Kirk Bronander, M.D. is an Associate Professor in the Department of Internal Medicine at the University of Nevada, Reno School of Medicine. Dr. Bronander received his B.S. in Exercise Science at The University of Arizona in 1994 and his M.D. from The University of Arizona in 1998. Dr. Bronander came to the University of Nevada, Reno School of Medicine for residency training in internal medicine and completed training in 2001. He joined the faculty upon completion of his residency.
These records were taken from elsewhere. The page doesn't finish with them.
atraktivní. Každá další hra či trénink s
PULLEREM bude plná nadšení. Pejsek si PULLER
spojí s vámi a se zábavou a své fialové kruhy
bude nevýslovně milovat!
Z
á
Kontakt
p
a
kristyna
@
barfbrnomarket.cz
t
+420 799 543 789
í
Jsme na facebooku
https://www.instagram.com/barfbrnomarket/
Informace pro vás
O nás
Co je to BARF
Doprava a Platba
Dr. Bronander’s clinical interest is in hospital medicine. He is one of the core teaching faculty of the internal medicine residency program and sees hospitalized patients on the teaching service at Renown Medical Center. Dr. Bronander is the Clerkship Director for the internal medicine clerkship in Reno where he is responsible for the curriculum and evaluation of students rotating through the department. He is also director of Clinical Reasoning in Medicine in Reno which is a mandatory course in the third year of medical school. His educational interest is in instructing students using high fidelity simulation and standardized patients and he was named the Medical Director of Simulation at the simulation lab at the School of Medicine. Dr. Bronander is a member of the editorial board of Simulated Patients in Internal Medicine (SIMPLE), a collection of computerized virtual patient cases used at most medical schools in the US.
At this time, Dr. Bronander’s clinical practice is limited to hospitalized patients.
- Bronander KA, Nixon LJ, Berman N, Holthouser AM. 2011. SIMPLE integration strategies: What works, what doesn't—sharing tips and solutions. Academic Internal Medicine Insight. 2011;9(2):10-11.
- Bronander, K. 2009. Simulated case of Pulmonary Embolism. MedEdPORTAL.
- K Bronander. 2008. 60 year-old female non-smoker with chest pain on exertion – Ms. Johnston. In SIMPLE: Simulated Internal Medicine Patient Learning Experience Project, eds. Berman and Fall.
- Bronander KA, Goodman PH, Inman TF, Veach TL. 2004. Boolean Search Experience and Abilities of Medical Students and Practicing Physicians. Teaching and Learning in Medicine 2004;16(3)284-289.